__DATASET EXCERPTS__:

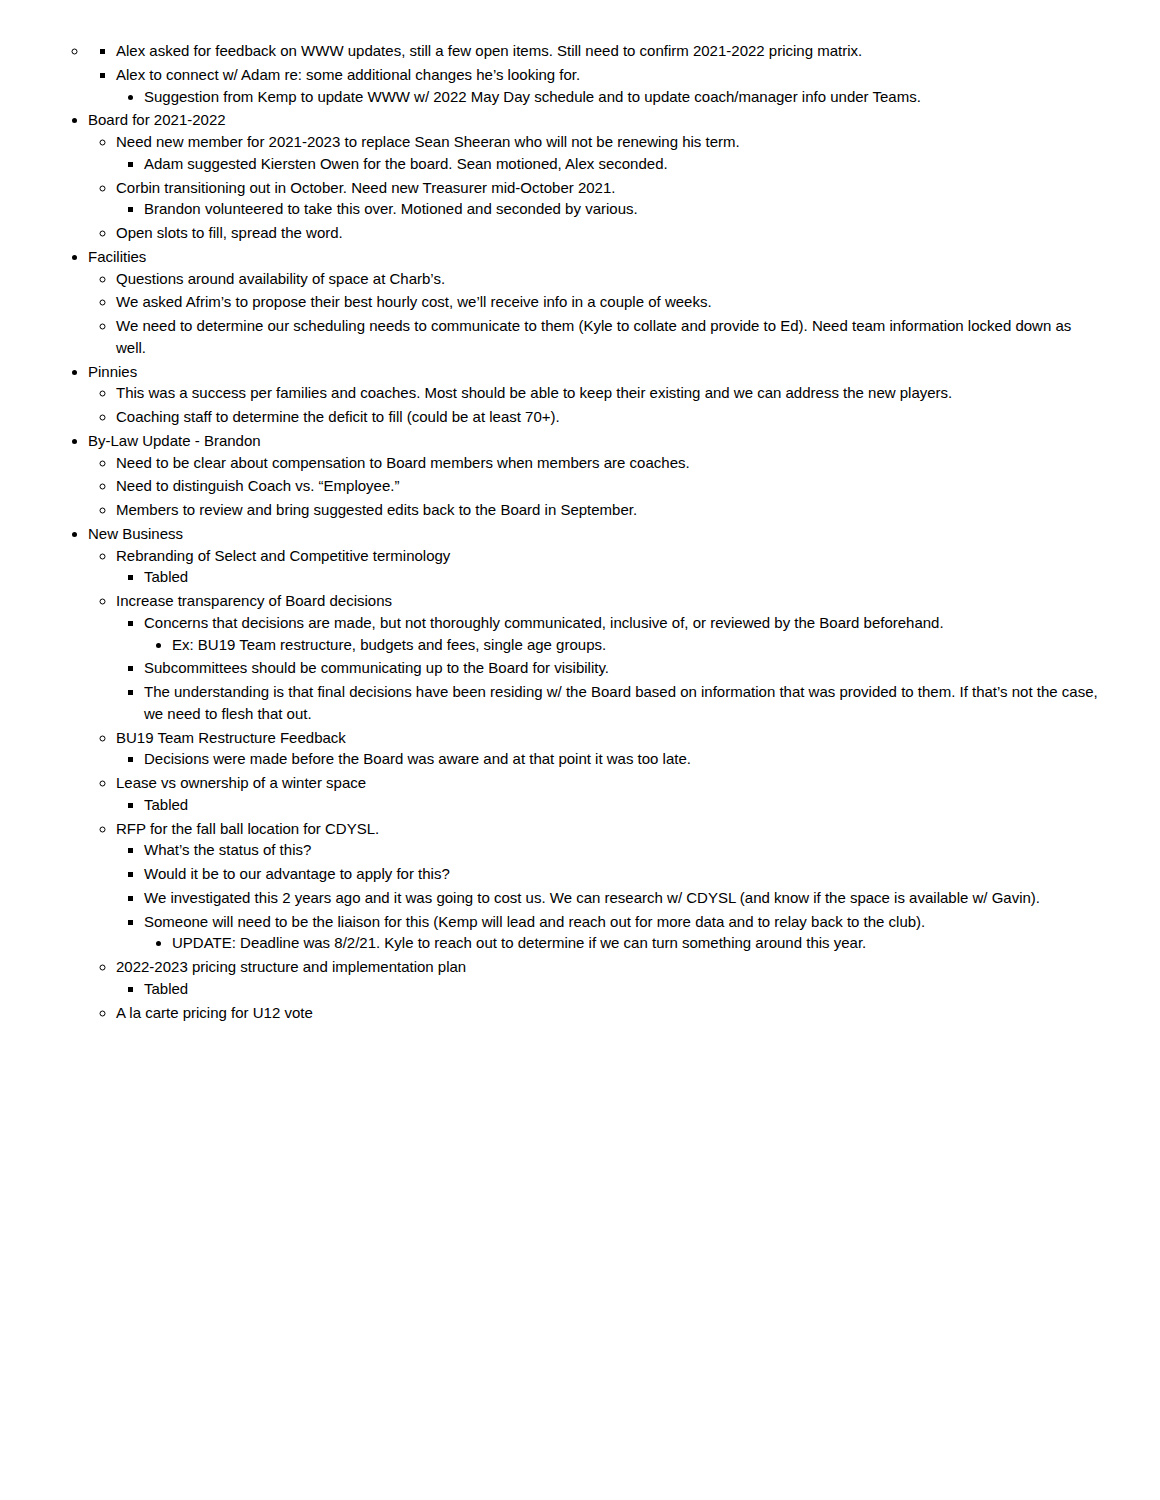Alex asked for feedback on WWW updates, still a few open items. Still need to confirm 2021-2022 pricing matrix.
Alex to connect w/ Adam re: some additional changes he’s looking for.
Suggestion from Kemp to update WWW w/ 2022 May Day schedule and to update coach/manager info under Teams.
Board for 2021-2022
Need new member for 2021-2023 to replace Sean Sheeran who will not be renewing his term.
Adam suggested Kiersten Owen for the board. Sean motioned, Alex seconded.
Corbin transitioning out in October. Need new Treasurer mid-October 2021.
Brandon volunteered to take this over. Motioned and seconded by various.
Open slots to fill, spread the word.
Facilities
Questions around availability of space at Charb’s.
We asked Afrim’s to propose their best hourly cost, we’ll receive info in a couple of weeks.
We need to determine our scheduling needs to communicate to them (Kyle to collate and provide to Ed). Need team information locked down as well.
Pinnies
This was a success per families and coaches. Most should be able to keep their existing and we can address the new players.
Coaching staff to determine the deficit to fill (could be at least 70+).
By-Law Update - Brandon
Need to be clear about compensation to Board members when members are coaches.
Need to distinguish Coach vs. “Employee.”
Members to review and bring suggested edits back to the Board in September.
New Business
Rebranding of Select and Competitive terminology
Tabled
Increase transparency of Board decisions
Concerns that decisions are made, but not thoroughly communicated, inclusive of, or reviewed by the Board beforehand.
Ex: BU19 Team restructure, budgets and fees, single age groups.
Subcommittees should be communicating up to the Board for visibility.
The understanding is that final decisions have been residing w/ the Board based on information that was provided to them. If that’s not the case, we need to flesh that out.
BU19 Team Restructure Feedback
Decisions were made before the Board was aware and at that point it was too late.
Lease vs ownership of a winter space
Tabled
RFP for the fall ball location for CDYSL.
What’s the status of this?
Would it be to our advantage to apply for this?
We investigated this 2 years ago and it was going to cost us. We can research w/ CDYSL (and know if the space is available w/ Gavin).
Someone will need to be the liaison for this (Kemp will lead and reach out for more data and to relay back to the club).
UPDATE: Deadline was 8/2/21. Kyle to reach out to determine if we can turn something around this year.
2022-2023 pricing structure and implementation plan
Tabled
A la carte pricing for U12 vote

__YOUR INSTRUCTIONS__: The response must match the listing exactly, except that pictures are removed.

__RESULT OF THIS TASK__:
Alex asked for feedback on WWW updates, still a few open items. Still need to confirm 2021-2022 pricing matrix.
Alex to connect w/ Adam re: some additional changes he’s looking for.
Suggestion from Kemp to update WWW w/ 2022 May Day schedule and to update coach/manager info under Teams.
Board for 2021-2022
Need new member for 2021-2023 to replace Sean Sheeran who will not be renewing his term.
Adam suggested Kiersten Owen for the board. Sean motioned, Alex seconded.
Corbin transitioning out in October. Need new Treasurer mid-October 2021.
Brandon volunteered to take this over. Motioned and seconded by various.
Open slots to fill, spread the word.
Facilities
Questions around availability of space at Charb’s.
We asked Afrim’s to propose their best hourly cost, we’ll receive info in a couple of weeks.
We need to determine our scheduling needs to communicate to them (Kyle to collate and provide to Ed). Need team information locked down as well.
Pinnies
This was a success per families and coaches. Most should be able to keep their existing and we can address the new players.
Coaching staff to determine the deficit to fill (could be at least 70+).
By-Law Update - Brandon
Need to be clear about compensation to Board members when members are coaches.
Need to distinguish Coach vs. “Employee.”
Members to review and bring suggested edits back to the Board in September.
New Business
Rebranding of Select and Competitive terminology
Tabled
Increase transparency of Board decisions
Concerns that decisions are made, but not thoroughly communicated, inclusive of, or reviewed by the Board beforehand.
Ex: BU19 Team restructure, budgets and fees, single age groups.
Subcommittees should be communicating up to the Board for visibility.
The understanding is that final decisions have been residing w/ the Board based on information that was provided to them. If that’s not the case, we need to flesh that out.
BU19 Team Restructure Feedback
Decisions were made before the Board was aware and at that point it was too late.
Lease vs ownership of a winter space
Tabled
RFP for the fall ball location for CDYSL.
What’s the status of this?
Would it be to our advantage to apply for this?
We investigated this 2 years ago and it was going to cost us. We can research w/ CDYSL (and know if the space is available w/ Gavin).
Someone will need to be the liaison for this (Kemp will lead and reach out for more data and to relay back to the club).
UPDATE: Deadline was 8/2/21. Kyle to reach out to determine if we can turn something around this year.
2022-2023 pricing structure and implementation plan
Tabled
A la carte pricing for U12 vote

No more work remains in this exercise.